بِسْــــــــــــــــــمِ اللهِ الرَّحْمَنِ الرَّحِيْمِ
Kajian Kitabul Ilmi - Syaikh Muhammad bin Shalih Al-'Utsaimin
Pemateri: Ustadz Abu Haidar As-Sundawy 𝓱𝓪𝓯𝓲𝔃𝓱𝓪𝓱𝓾𝓵𝓵𝓪𝓱
Pertemuan: 9 Dzulqa’dah 1446 / 7 Mei 2025
Tempat: Ma'had Al-Islam Cileunyi Bandung.
Telah berlalu pembahasan mengenai adab-adab (yang harus dimiliki oleh) penuntut ilmu:
- Niat yang Ikhlas karena Allah ﷻ.
- Menghilangkan kebodohan dari dirinya dan orang lain.
- Membela syariat.
- Berlapang dada dalam masalah yang diperselisihkan.
5. Mengamalkan Ilmu
Seorang penuntut ilmu harus mengamalkan ilmunya, baik dalam masalah aqidah, ibadah, akhlak, adab, dan mu'amalah, karena amalan adalah buah dan kesimpulan dari ilmu.
Seseorang yang datang kepada Abu Hurairah mengatakan bahwa ia tidak ingin belajar karena nanti dituntut untuk mengamalkannya.
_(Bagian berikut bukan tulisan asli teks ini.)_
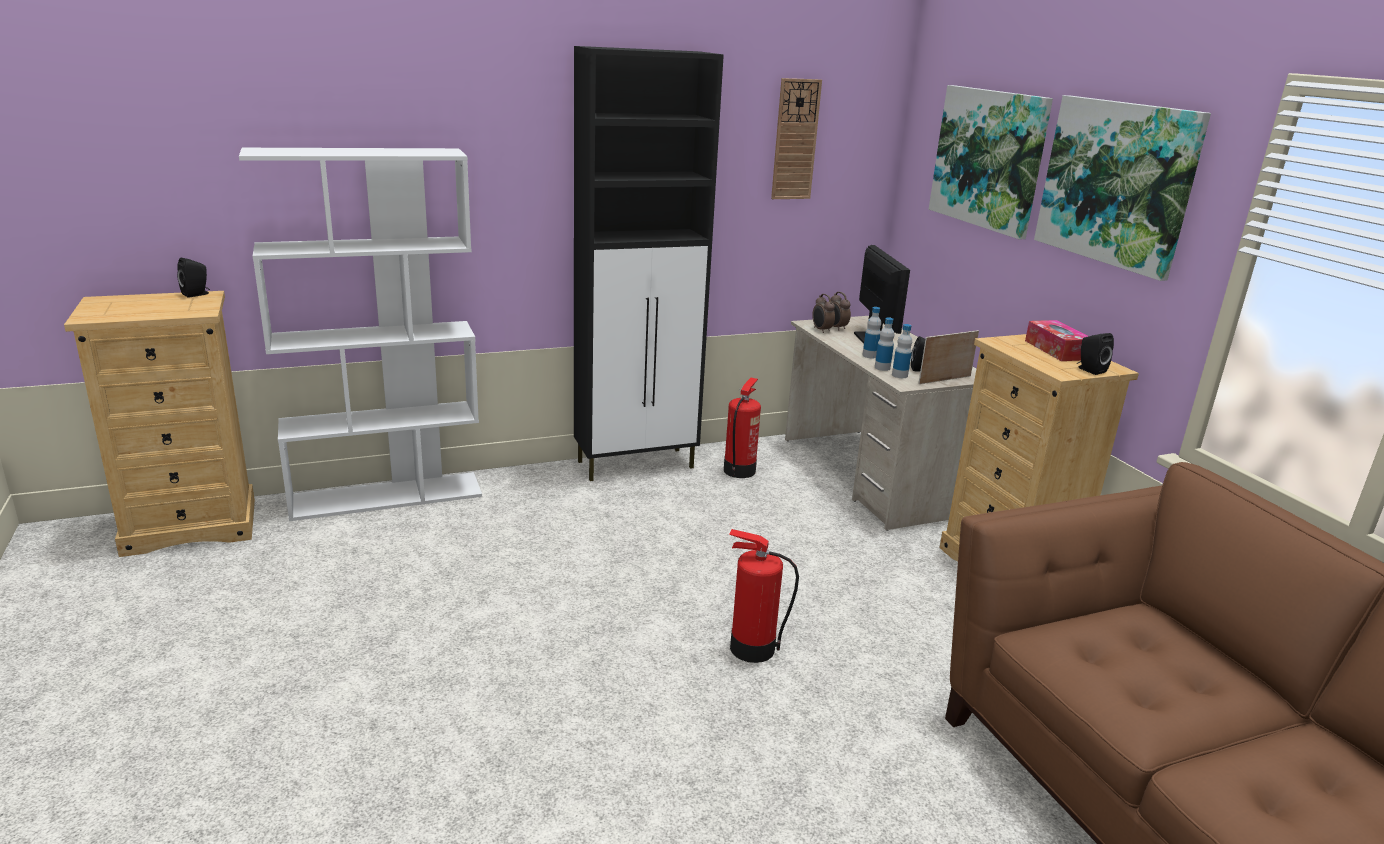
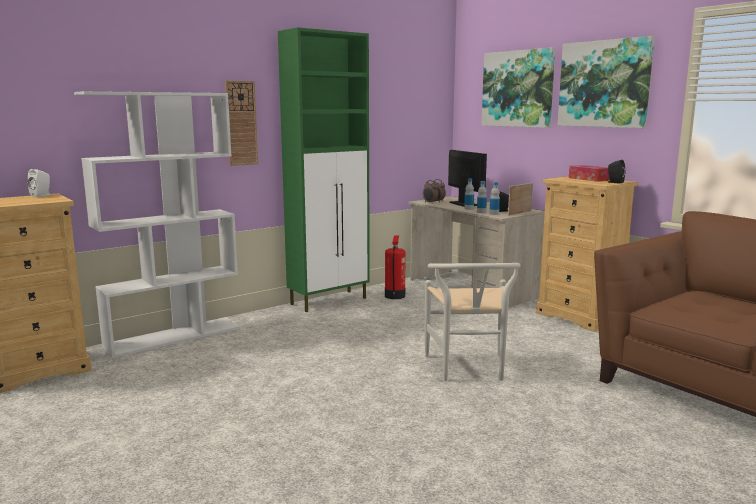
camera: 15 degrees left, 10 degrees down
black speaker [177,258,210,298] -> white speaker [28,169,50,197]
black cabinet [574,46,724,481] -> green cabinet [278,27,370,312]
fire extinguisher [729,529,799,663] -> white chair [425,263,521,381]
wall clock [771,78,822,199] -> wall clock moved to [225,80,258,166]

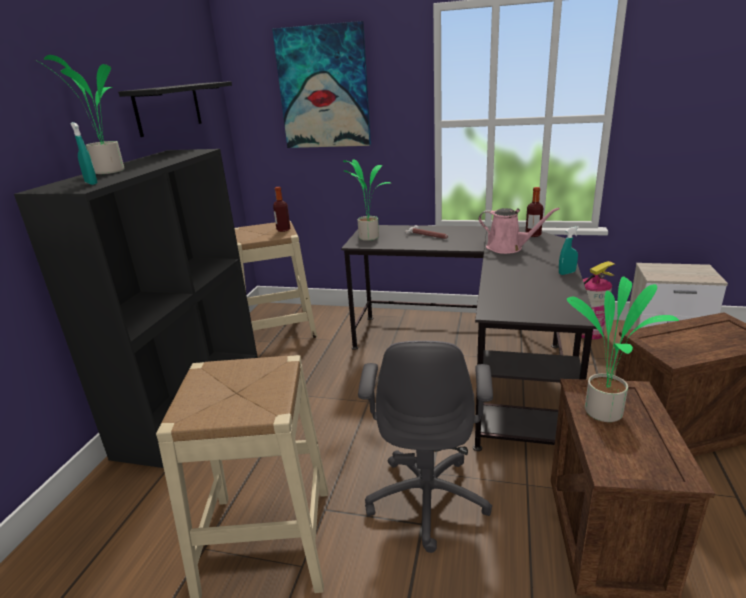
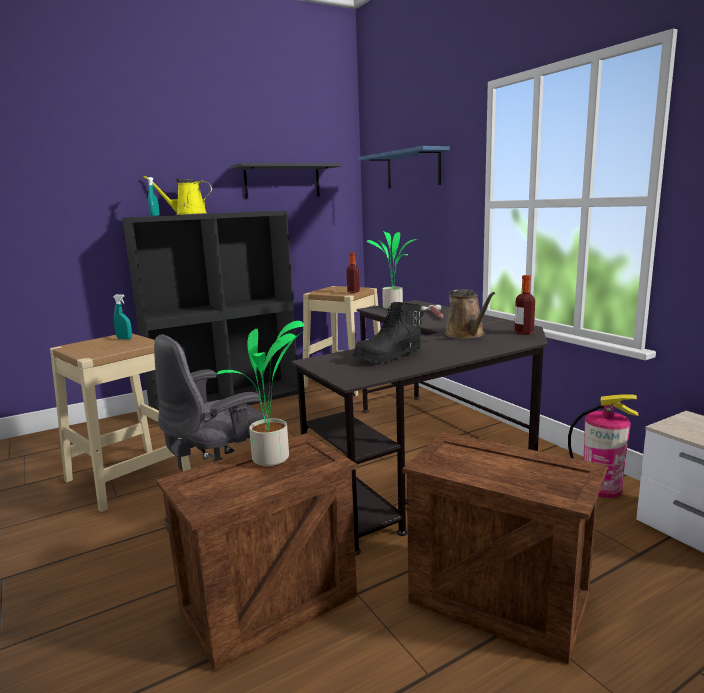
camera: 45 degrees right, 10 degrees down
potted plant [35,55,124,174] -> yellow watering can [144,176,212,215]
picture [272,21,371,148] -> blue shelf [358,146,450,189]
pink watering can [478,208,560,254] -> brown watering can [445,289,495,339]
turquoise spray bottle [559,226,579,275] -> turquoise spray bottle moved to [113,294,132,340]
none -> black boot [353,302,423,364]

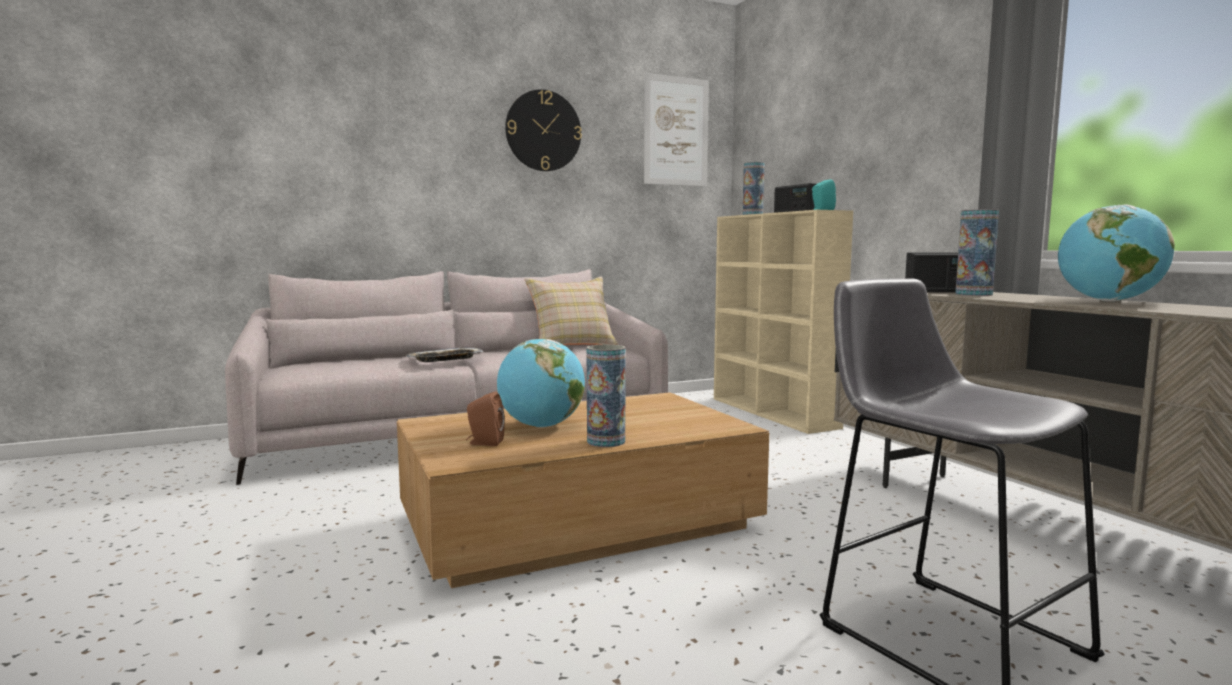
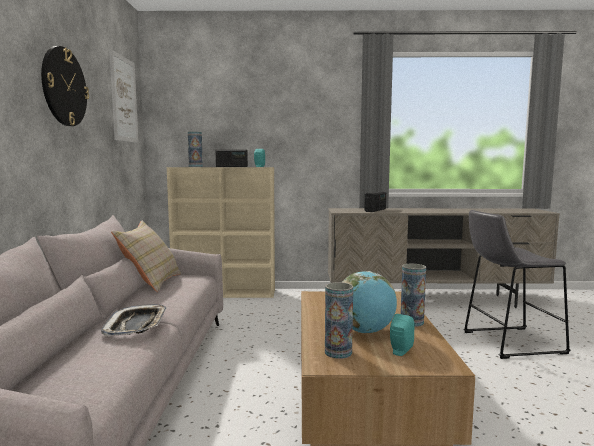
camera: 65 degrees left, 0 degrees up
brown speaker [466,391,505,446] -> turquoise speaker [390,314,414,356]
vase [955,209,999,296] -> vase moved to [325,282,353,359]
globe [1058,204,1175,301] -> none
Abu Hurairah kemudian menyampaikan cukuplah dengan kamu tidak belajar menuntut ilmu berarti telah menyia-nyiakan ilmu yang paling buruk.
Pembawa ilmu itu seperti orang yang membawa senjata, bisa bermanfaat baginya atau bisa juga mencelakakannya, oleh karena itu diterangkan bahwa Rasulullah shallallahu ‘alaihi wa sallam bersabda,
وَالقُرْاَنُ حُجَّةٌ لَكَ أَوْ عَلَيْكَ
“Al Qur’an itu bisa menjadi pembelamu atau musuh bagimu.” (HR. Muslim no. 223)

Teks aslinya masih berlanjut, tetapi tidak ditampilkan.